Video of Geoffrey West on Scaling Phenomena in Cities
Video of Geoffrey West on Scaling Phenomena in Cities

West and his colleagues examine the behavior of infrastructure and socioeconomic variables as cities grow larger. They find that some infrastructure variables, such as gasoline stations and the length of electric cables, scale sublinearly with a city’s population size. For example, rising population is associated with fewer gas stations per person and less road surface per person. Other variables, such as total employment and household water consumption tend to scale linearly with city population size.

The most interesting findings concern socioeconomic variables, many of which scale superlinearly with population. Here is West’s description from a 2009 article in SEED magazine:

"…[If] the size of a city doubles, then, on average, wages, wealth, the number of patents, and the number of educational and research institutions all increase by approximately the same degree, about 15 percent…The bigger the city, the more the average citizen owns, produces, and consumes, whether it’s goods, resources, or ideas.”

“However, the dark side of urban life manifests an analogous “superlinear” behavior. Doubling the size of a city increases wealth and innovation by about 15 percent, but it also increases the amount of crime, pollution, and disease by roughly the same amount."

The benefits of urban growth do not come without costs. Maintaining a favorable balance will require systems of rules that can adapt to the scaling effects from urban growth, enabling the benefits of urbanization (scale economies for infrastructure, higher levels of income, innovation, education, and ideas per person) while minimizing the costs (higher levels of crime, pollution, and disease per person).

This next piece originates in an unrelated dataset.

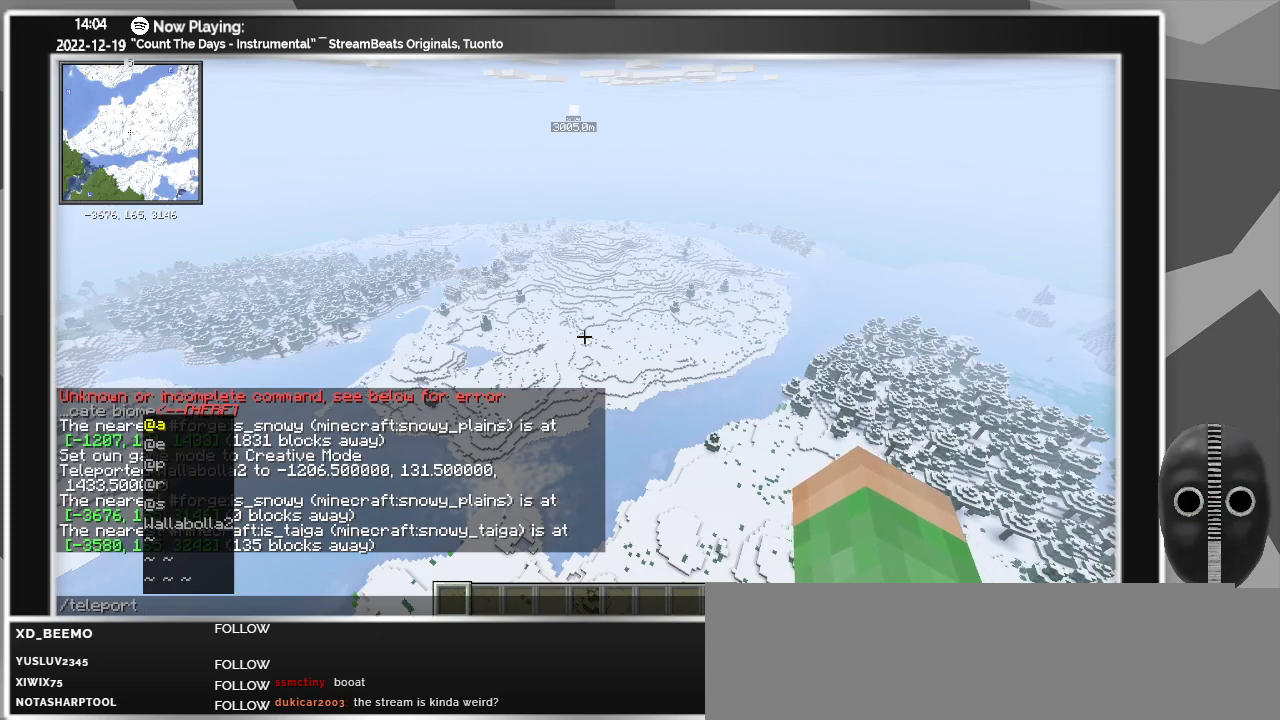
{"keys": [], "mouse": [], "events": []}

Billions of people will move to cities this century, a trend that will be particularly strong in the developing world. The downsides of urbanization are not inescapable. Innovation in the space of rules can ensure that cities are cleaner, healthier, and safer places than the places urban migrants leave behind. As West suggests, developing cities that unambiguously enhance human welfare will require a deeper understanding of the social networks underlying the scale effects of urbanization.